__EXERCISE TEXT__

****************************************

You could avoid stuff like get/set, but that's pretty low-hanging fruit compared to the explosion of things when you have 3 components referencing from top to bottom, each with a 8+ character variable. Preserving context is expensive in writing and reading. Assuming the reader has a shared context is required to shorten many things, however. This can backfire and make things worse than writing things fully.

Example, you could shorten mMaxTextureSize to maxSize or maxTexture or something. It entirely depends on what the reader knows coming in and what other variables exist or may exist in the future. In the other example, "getCurrentContext()->getLimits()" could be shortened to "Context()->Limits()" assuming there is only context property available is the current one. In both examples, I have to make assumptions on what the reader knows and both the existing and future code which, as mentioned before, can backfire completely.

****************************************

[Transcribed page contents]
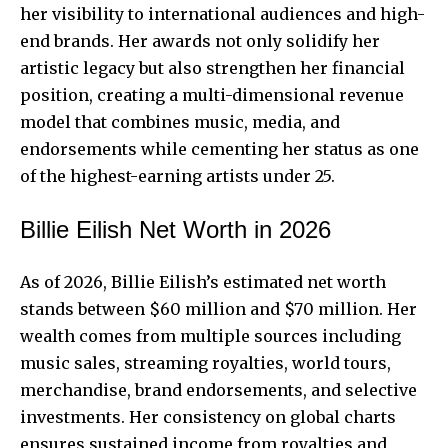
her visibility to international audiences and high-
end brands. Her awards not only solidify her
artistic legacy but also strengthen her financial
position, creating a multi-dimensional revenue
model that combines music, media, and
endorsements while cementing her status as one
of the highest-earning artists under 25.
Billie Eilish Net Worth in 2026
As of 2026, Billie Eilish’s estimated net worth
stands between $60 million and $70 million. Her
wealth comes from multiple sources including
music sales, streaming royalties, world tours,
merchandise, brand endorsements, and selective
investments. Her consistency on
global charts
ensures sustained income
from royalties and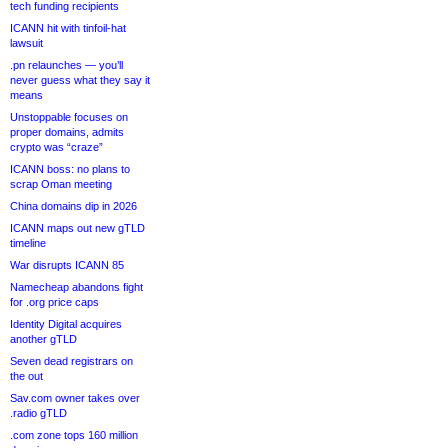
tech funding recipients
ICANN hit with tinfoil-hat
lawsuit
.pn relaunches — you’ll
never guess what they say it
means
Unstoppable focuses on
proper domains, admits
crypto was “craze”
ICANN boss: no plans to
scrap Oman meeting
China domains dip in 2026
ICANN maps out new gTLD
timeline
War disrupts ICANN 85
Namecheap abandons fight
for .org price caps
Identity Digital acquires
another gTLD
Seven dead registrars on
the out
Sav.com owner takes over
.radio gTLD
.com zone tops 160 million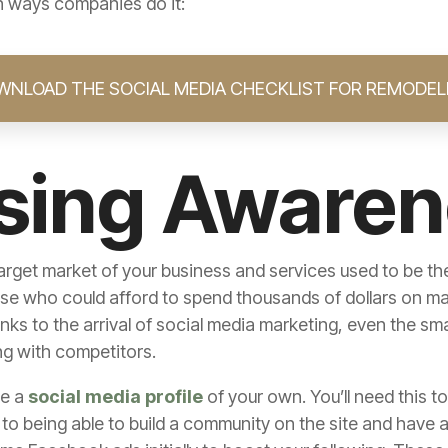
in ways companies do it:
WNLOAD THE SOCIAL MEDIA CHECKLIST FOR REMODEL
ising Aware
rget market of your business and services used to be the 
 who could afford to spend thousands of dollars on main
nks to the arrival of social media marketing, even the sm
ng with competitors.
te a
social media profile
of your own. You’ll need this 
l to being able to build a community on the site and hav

****************************************

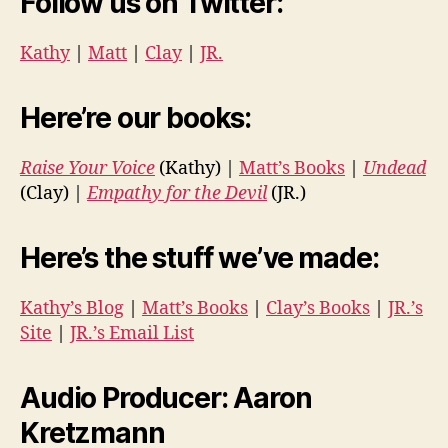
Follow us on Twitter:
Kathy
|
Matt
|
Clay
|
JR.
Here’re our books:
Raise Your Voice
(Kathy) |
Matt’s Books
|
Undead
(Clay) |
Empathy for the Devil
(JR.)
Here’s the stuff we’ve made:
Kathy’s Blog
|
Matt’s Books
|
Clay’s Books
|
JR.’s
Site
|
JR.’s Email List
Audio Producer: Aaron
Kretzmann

****************************************

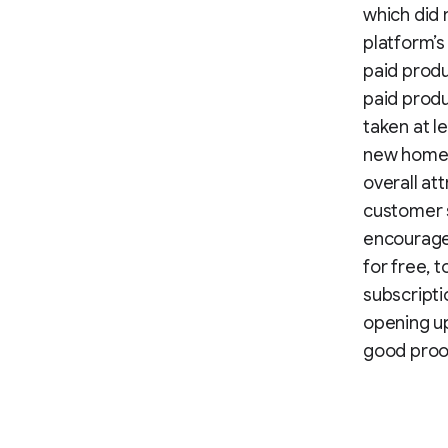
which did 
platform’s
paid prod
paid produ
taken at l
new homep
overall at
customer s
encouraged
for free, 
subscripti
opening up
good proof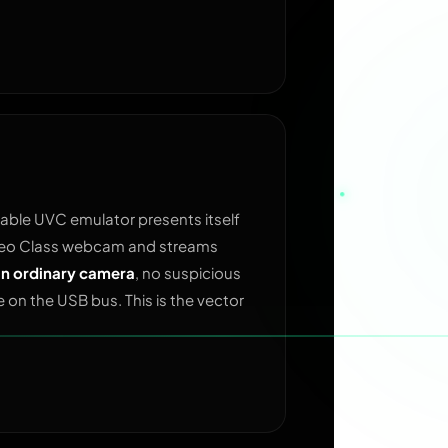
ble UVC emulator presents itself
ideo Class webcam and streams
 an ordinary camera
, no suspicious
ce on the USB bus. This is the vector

****************************************

__TASK LIST__
[A] In the text on shortening variable names, what could "getCurrentContext()->getLimits()" be shortened to?
[B] Write a continuation of the text on shortening variable names, picking up after its last sentence.

__ANSWERS GIVEN__
[A] "Context()->Limits()"

[B]
[+] kkfx|3 years ago|reply
Programming is for humans, that's why we have programming languages instead of writing machine code... Humans have different concept of writing. I think that's perfectly natural to have conventions on style of writing.

Koreans use sillabic bigrams, in the west we use mostly letters in a handful of variation per country and two main alphabet (how many remember that in Europe we have various letters not only in Cyrillic and it's national variations? Like þ, Ð, ȝ, ...), Japanese have even three alphabets (hiragana, katakana and kanji) often mixed for kanji reading aids, ... we have invented the concept of International Auxiliary Languages, with their alphabets, the most well-known is Esperanto but they never took off because pushing their own language give advantage to the successful push-er and so a war at a time we see winners and looser...

Computer time does not count much in that game.

[+] beardyw|3 years ago|reply
I agree to some extent. I often trip myself up with filename and fileName (which is right?)

And then there is the hyphen in CSS for example background-color which in js is backgroundColor. (Colour spelt wrong to me in both cases!)

[+] eimrine|3 years ago|reply
This is so tabs vs spaces holywar. If you can type rather fast you can type any variable without autocomplete no matter how long. If I understood correctly, man years are wasted for more typing only.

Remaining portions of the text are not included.